Transcribe exactly each line of the entries, from the opening line to the line with "stool: none [140,842,495,1233]", with both of those lines included.
Segment Open
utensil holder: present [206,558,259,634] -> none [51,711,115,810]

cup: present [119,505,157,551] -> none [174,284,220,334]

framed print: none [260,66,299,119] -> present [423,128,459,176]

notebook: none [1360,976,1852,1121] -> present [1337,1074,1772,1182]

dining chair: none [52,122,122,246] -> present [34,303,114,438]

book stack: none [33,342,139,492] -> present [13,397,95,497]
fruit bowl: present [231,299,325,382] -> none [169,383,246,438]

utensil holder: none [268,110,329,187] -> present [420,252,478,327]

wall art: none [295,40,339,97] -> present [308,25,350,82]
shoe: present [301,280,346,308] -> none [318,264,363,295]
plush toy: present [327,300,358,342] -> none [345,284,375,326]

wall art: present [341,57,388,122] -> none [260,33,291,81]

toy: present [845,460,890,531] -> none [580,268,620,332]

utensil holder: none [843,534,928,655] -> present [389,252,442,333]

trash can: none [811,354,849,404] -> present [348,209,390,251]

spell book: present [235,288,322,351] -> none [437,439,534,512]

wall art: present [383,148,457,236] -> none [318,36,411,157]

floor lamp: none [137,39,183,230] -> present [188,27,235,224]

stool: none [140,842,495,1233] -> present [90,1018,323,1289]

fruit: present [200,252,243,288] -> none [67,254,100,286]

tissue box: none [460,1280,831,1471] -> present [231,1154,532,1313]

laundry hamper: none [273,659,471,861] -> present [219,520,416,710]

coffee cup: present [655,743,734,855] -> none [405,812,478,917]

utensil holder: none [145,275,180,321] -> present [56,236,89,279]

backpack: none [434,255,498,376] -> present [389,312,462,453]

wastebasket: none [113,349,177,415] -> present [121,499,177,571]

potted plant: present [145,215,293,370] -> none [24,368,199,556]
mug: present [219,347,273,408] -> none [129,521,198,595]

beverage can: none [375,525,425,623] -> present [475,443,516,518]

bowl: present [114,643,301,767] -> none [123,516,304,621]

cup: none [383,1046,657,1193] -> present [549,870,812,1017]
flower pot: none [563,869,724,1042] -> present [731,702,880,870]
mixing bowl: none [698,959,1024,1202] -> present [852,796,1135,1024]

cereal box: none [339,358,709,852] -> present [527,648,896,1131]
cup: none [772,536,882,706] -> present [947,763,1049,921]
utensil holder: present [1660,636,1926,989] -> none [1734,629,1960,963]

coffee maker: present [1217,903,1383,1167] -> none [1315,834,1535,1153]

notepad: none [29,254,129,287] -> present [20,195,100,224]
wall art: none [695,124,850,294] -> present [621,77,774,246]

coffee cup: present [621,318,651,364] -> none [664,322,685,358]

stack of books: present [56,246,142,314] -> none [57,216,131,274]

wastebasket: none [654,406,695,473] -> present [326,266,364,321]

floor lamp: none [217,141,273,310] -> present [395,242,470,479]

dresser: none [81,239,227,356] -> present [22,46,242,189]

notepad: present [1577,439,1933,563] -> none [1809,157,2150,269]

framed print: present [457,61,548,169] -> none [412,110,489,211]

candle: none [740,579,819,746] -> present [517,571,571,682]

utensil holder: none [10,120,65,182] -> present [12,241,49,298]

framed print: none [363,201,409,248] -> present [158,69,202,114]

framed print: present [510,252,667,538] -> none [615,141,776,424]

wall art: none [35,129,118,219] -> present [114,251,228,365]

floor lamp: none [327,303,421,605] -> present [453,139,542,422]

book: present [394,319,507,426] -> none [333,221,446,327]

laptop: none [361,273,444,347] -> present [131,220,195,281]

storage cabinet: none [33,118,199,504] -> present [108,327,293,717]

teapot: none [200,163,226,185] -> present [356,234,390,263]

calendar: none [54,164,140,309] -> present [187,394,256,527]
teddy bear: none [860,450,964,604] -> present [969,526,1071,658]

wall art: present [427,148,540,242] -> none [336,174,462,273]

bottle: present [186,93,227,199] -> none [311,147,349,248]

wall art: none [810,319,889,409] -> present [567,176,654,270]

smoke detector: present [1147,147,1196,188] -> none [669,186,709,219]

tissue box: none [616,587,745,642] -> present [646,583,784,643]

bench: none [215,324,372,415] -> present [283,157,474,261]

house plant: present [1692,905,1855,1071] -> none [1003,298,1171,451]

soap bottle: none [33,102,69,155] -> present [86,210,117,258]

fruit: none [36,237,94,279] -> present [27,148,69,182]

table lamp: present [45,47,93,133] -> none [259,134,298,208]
Segment Closed
#### Answer space:
utensil holder: present [206,558,259,634] -> none [51,711,115,810]

cup: present [119,505,157,551] -> none [174,284,220,334]

framed print: none [260,66,299,119] -> present [423,128,459,176]

notebook: none [1360,976,1852,1121] -> present [1337,1074,1772,1182]

dining chair: none [52,122,122,246] -> present [34,303,114,438]

book stack: none [33,342,139,492] -> present [13,397,95,497]
fruit bowl: present [231,299,325,382] -> none [169,383,246,438]

utensil holder: none [268,110,329,187] -> present [420,252,478,327]

wall art: none [295,40,339,97] -> present [308,25,350,82]
shoe: present [301,280,346,308] -> none [318,264,363,295]
plush toy: present [327,300,358,342] -> none [345,284,375,326]

wall art: present [341,57,388,122] -> none [260,33,291,81]

toy: present [845,460,890,531] -> none [580,268,620,332]

utensil holder: none [843,534,928,655] -> present [389,252,442,333]

trash can: none [811,354,849,404] -> present [348,209,390,251]

spell book: present [235,288,322,351] -> none [437,439,534,512]

wall art: present [383,148,457,236] -> none [318,36,411,157]

floor lamp: none [137,39,183,230] -> present [188,27,235,224]

stool: none [140,842,495,1233] -> present [90,1018,323,1289]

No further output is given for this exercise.